* **WHAT THE TASK REQUIRES**
Check each line of the material below for "Number" and copy those where it appears.

* **RECORDS**
====================
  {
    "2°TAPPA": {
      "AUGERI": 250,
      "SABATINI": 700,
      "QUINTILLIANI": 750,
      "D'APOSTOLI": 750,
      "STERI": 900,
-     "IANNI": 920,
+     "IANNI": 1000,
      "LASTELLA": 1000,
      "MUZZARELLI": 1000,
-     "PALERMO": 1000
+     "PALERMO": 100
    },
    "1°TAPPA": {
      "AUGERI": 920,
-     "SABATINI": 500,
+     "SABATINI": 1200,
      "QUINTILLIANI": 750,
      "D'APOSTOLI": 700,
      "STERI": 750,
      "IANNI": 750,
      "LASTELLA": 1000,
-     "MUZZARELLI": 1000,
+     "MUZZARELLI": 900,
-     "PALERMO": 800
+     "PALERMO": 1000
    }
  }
====================
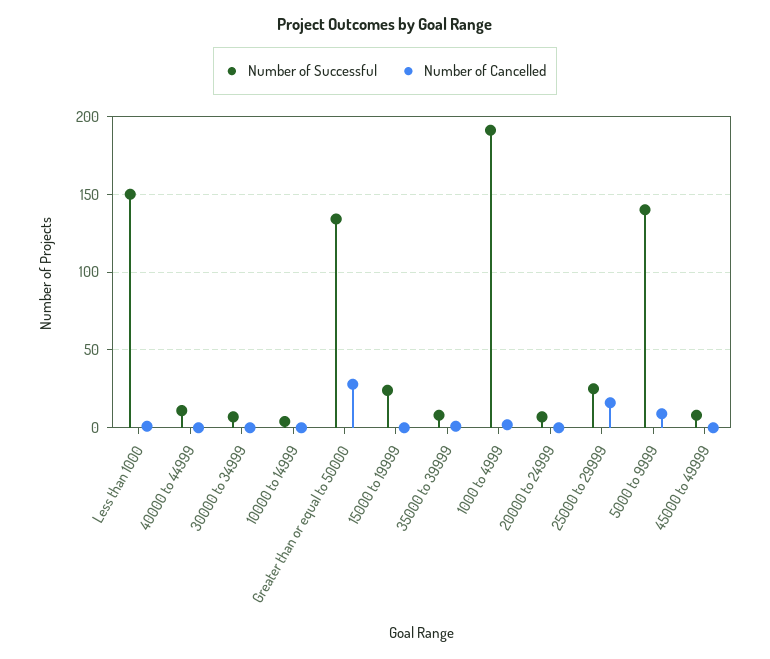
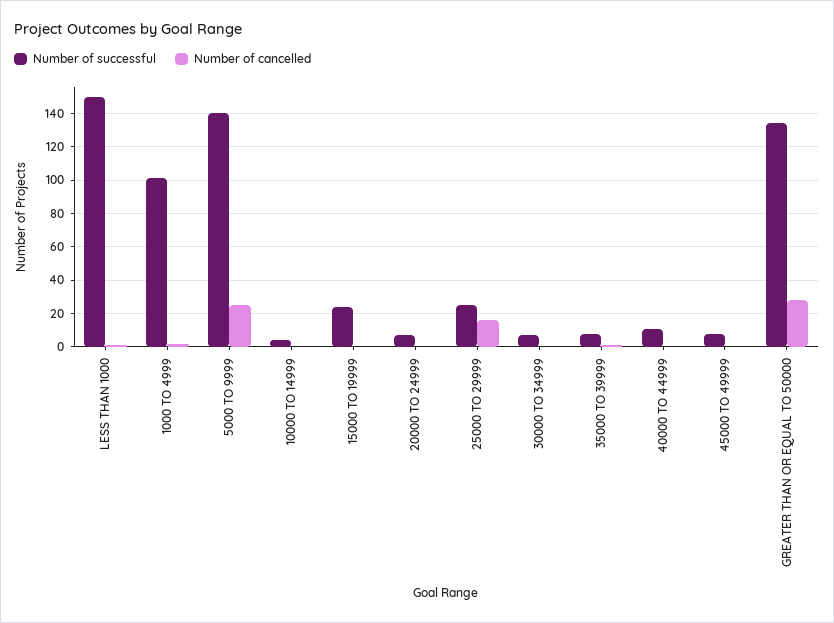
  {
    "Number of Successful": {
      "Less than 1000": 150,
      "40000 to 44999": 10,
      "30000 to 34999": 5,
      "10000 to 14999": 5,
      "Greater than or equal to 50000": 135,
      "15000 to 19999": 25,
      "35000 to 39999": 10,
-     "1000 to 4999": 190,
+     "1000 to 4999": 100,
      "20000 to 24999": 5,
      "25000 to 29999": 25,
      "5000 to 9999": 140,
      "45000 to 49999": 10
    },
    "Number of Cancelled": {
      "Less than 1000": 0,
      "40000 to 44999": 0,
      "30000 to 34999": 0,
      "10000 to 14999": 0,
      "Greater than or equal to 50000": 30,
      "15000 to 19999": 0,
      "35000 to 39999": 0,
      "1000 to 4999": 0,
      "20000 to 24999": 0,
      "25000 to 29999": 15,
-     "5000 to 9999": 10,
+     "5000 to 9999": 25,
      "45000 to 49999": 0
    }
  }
====================
* **SOLUTION TO THIS PROBLEM**
    "Number of Successful": {
    "Number of Cancelled": {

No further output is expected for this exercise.